Someone I knew a few years ago, and reconnected with on Facebook posted this recently, and when I saw it, I had one of my Aha! moments. Of all of the descriptions I’ve seen, this one gives the best explanation I’ve seen for what I’ve learned works for me. 

The environment in which we met and worked together wasn’t one which found anyone engaged in discussions of what I would consider a deeply personal nature.  Our focus, at the time, was on supporting our kids through fund raisers and band competitions. 

Before I take a side trip down memory lane, I’m going to try to get to the point of tonight’s post. 

More and more as I reconnect with people from my past who left a mark on me which causes me to pause and just feel the goodness of the mark they left, the more people I’m finding, some of them, quite unexpected, who have found the deeply personal, unique combination of choices which make up their own solo spiritual path. 

Some, like me, spent a lot of years drifting along, feeling like a misfit in the midst of people who were deeply involved in a journey which included membership in a particular religious community.  Others seem to have taken their differentness and found that solo path much sooner.  As the years have gone by, either society as a whole has become more tolerant of those who neither want nor require affiliation with an organized religious group, or those people have just become numerous enough make the stigma less noticeable. 

I have many friends who still follow the religion of their parents, and find both joy and comfort in belonging to that community.  The difference is, where my experience in the past was that most of those people believed that theirs was the only one, true way, I’m finding that most are a lot more open minded and tolerant now. 

I’m not saying that there are no longer those who do believe in the one, true way.  Instead, I’m seeing a lot more tolerance, at least around the people I know and associate with regularly.  I would like to believe that such tolerance is growing, as it would make for a much kinder world in the long run.  I know, though, that it is a rather drastic change to the world as we know it, and not everyone tolerates such a change gracefully.

I would like to believe that education helps to increase peoples’ tolerance of differences, rationalizing that the more you know, the more you realize how many belief patterns there can be, and the more you understand that everyone has to find their own way.  But I don’t think it is education alone which teaches people tolerance.  Acquiring that education might expose a person to more diversity than if they were to grow up and never leave the small, insular neighborhood where they grew up.  But just exposing people to diversity will not ensure that they learn tolerance. 

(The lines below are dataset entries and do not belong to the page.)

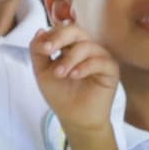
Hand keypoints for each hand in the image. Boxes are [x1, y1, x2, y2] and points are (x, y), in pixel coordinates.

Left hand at [29, 0, 119, 129]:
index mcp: (70, 47)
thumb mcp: (42, 72)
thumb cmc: (60, 95)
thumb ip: (37, 52)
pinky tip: (74, 76)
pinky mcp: (111, 70)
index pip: (63, 30)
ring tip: (60, 74)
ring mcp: (100, 58)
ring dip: (70, 59)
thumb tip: (40, 31)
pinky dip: (85, 66)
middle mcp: (86, 49)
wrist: (74, 119)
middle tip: (48, 51)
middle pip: (76, 31)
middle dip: (60, 38)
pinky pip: (101, 61)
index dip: (51, 35)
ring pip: (87, 46)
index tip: (42, 49)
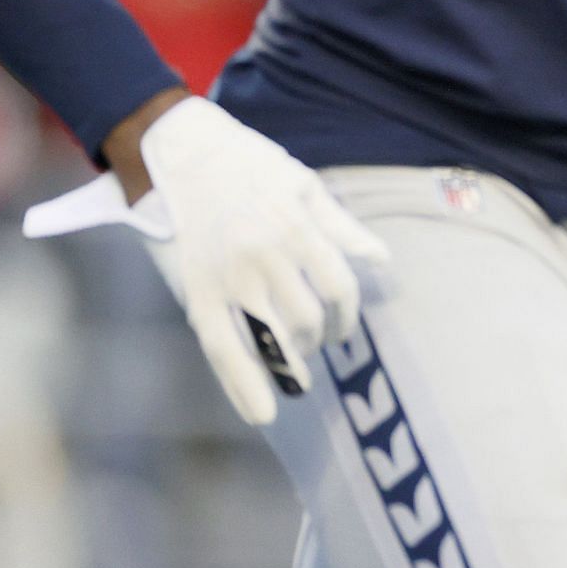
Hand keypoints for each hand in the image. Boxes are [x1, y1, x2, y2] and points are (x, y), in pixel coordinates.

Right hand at [136, 98, 391, 426]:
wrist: (184, 154)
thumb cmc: (250, 166)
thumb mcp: (304, 185)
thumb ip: (342, 228)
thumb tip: (382, 261)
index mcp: (297, 228)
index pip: (340, 288)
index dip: (349, 316)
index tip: (344, 328)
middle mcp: (266, 257)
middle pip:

This post took a rather different direction than I was intending, and may seem a little preachy and dry to some, but what I’m trying to communicate, albeit rather poorly, is that more and more, I am pleasantly surprised to find that people with whom I interact, both directly and via the social networks are, more often than not, embracing their personal Spirituality as its own, unique being, either with or without association with an organized religion.  Those who continue to practice their religious beliefs as well, tend, more often than not, to be a lot more accepting of those of us who walk the solo path. 

Even if this change was isolated to only the people with whom I interact, I would still consider it a beautiful and welcome evolution, but words I hear, things I see and examples which are being set, quite often, by our young people, assures me that where there truly is religious freedom, people are learning to follow their hearts, and accept the right of those around them to do the same.

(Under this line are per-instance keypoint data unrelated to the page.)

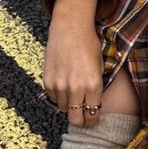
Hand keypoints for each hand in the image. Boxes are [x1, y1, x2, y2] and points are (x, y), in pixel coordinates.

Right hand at [43, 0, 102, 127]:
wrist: (70, 28)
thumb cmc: (89, 44)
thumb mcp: (100, 65)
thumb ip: (96, 86)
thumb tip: (92, 102)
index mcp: (93, 84)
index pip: (92, 115)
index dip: (93, 120)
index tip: (92, 119)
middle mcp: (76, 88)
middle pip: (76, 119)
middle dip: (80, 120)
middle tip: (83, 115)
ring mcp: (60, 86)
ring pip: (63, 110)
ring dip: (68, 106)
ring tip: (73, 96)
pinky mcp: (47, 81)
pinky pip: (53, 99)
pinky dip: (58, 97)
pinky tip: (64, 86)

Though the news is still filled with dramatic examples of man’s inhumanity to man, those attention grabbing events are, from where I sit, far outweighed by even more significant examples of  of man’s humanity to man, to Earth, and to all with whom we humans share this planet.

I admit that I don’t watch the news any more, but not because I want to put my head in the sand.  Quite the contrary.  I don’t watch the news because I prefer to focus my energy on celebrating the goodness, the kindness and the love instead of wasting a single second being horrified by the acts of a small percentage of our population and giving them the energy to perpetuate their aberrant behavior.

To quote the late John Lennon:  “you may say I’m a dreamer, but I’m not the only one.”  Perhaps we might still see the world as he imagined it come to pass in our lifetime.  I see no reason to lose hope.

My gratitudes tonight are;
1. I am grateful for the progress I’m making while following my new routine.
2. I am grateful for the ideas which are shared with me every day.  So many bring joy to my heart.
3. I am grateful for the good news about Patches’ blood tests.  She’s remarkably healthy for a 17 year old cat!
4. I am grateful that my ear is starting to unclog for a few seconds at a time without having to fiddle with it to clear the fluid.
5. I am grateful for the flow of ideas which I enjoy, despite my now solo career.